Thursday, December 8, 2011

First post, no pictures.


I'm well, how're you?

Oh, you're sick of beauty blogs?  I know, I am too.  Let's face it - I'm thirty-one, so I already seem too old for the internet.  And I'm not exactly a model.  And lord knows I can barely afford my rent, much less going to Sephora and getting some ridiculous haul. 

... my cats can contribute?  Fuck you, internet, you're not funny.

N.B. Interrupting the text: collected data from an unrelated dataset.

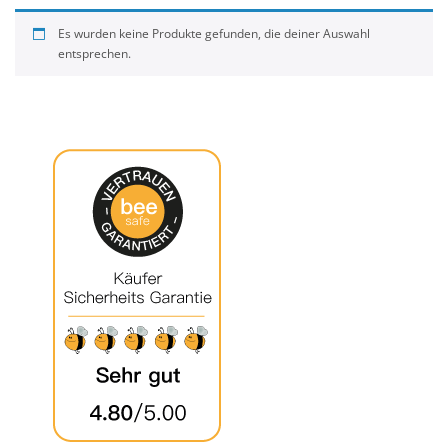
Es wurden keine Produkte gefunden, die deiner Auswahl
entsprechen.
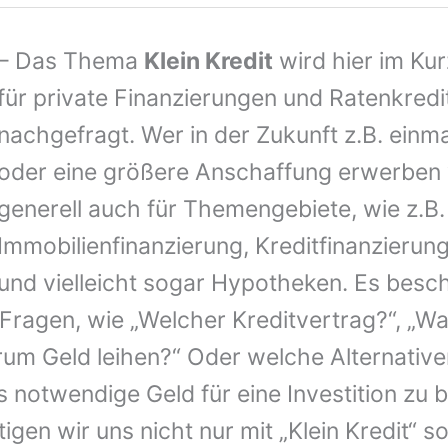
– Das Thema
Klein Kredit
wird hier im Ku
für private Finanzierungen und Ratenkredi
nachgefragt. Wer in der Zukunft z.B. einm
oder eine größere Anschaffung erwerben wi
generell auch für Themengebiete, wie z.B.
Immobilienfinanzierung, Kreditfinanzierun
und vielleicht sogar Hypotheken. Es besc
Fragen, wie „Welcher Kreditvertrag?“, „Wa
rum Geld leihen?“ Oder welche Alternative
s notwendige Geld für eine Investition zu 
igen wir uns nicht nur mit „Klein Kredit“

But in all seriousness: my name is Sarah, and this is my blog.  Among my group of friends, I'm the one most interested in makeup and "girlie" things of that nature, and as such, I tend to babble on about it to various disinterested parties who do not care one bit about what a "flakie" nail polish is, or how hard it was to find a certain lip balm.  At that point, we're forced to awkwardly change the topic back to something neutral like death metal or Norwegian men being prettier than Yanks (it's true, punk, look it up).  So, that's why I'm writing this.  Yes, I am the titular Fat Mexican (I'M THAT GUY!  THE GUY IN THE STORY!), and I do need makeup.  (And nail polish.  And skin care.  And accessories.)  But don't get your hopes up too high.  I'm not going to do MAC hauls every week.  I'm not going to have any scoops on what's going on over at MUFE (even though I'm debating going to that US store they just launched someday, omg)!  But I will post honest reviews and thoughts, I will let you know when exfoliants get stuck in your shower or what lippies smell like butt and why glitter polish can suck a fat one.  If you're a beauty product enthusiast (not obsessive, those people can shoo, you're kind of weird and smell like primer) or a beginner, let's hang out.  Or if I make you laugh.  That works too.

(P.S.:  I'm on Beautylish if you are.  Wink wink, nudge nudge.)

(P.P.S.: I'm sorry, internet, you're totally funny.  I can't watch that video you gave me of a greedy porcupine often enough.  Never change.)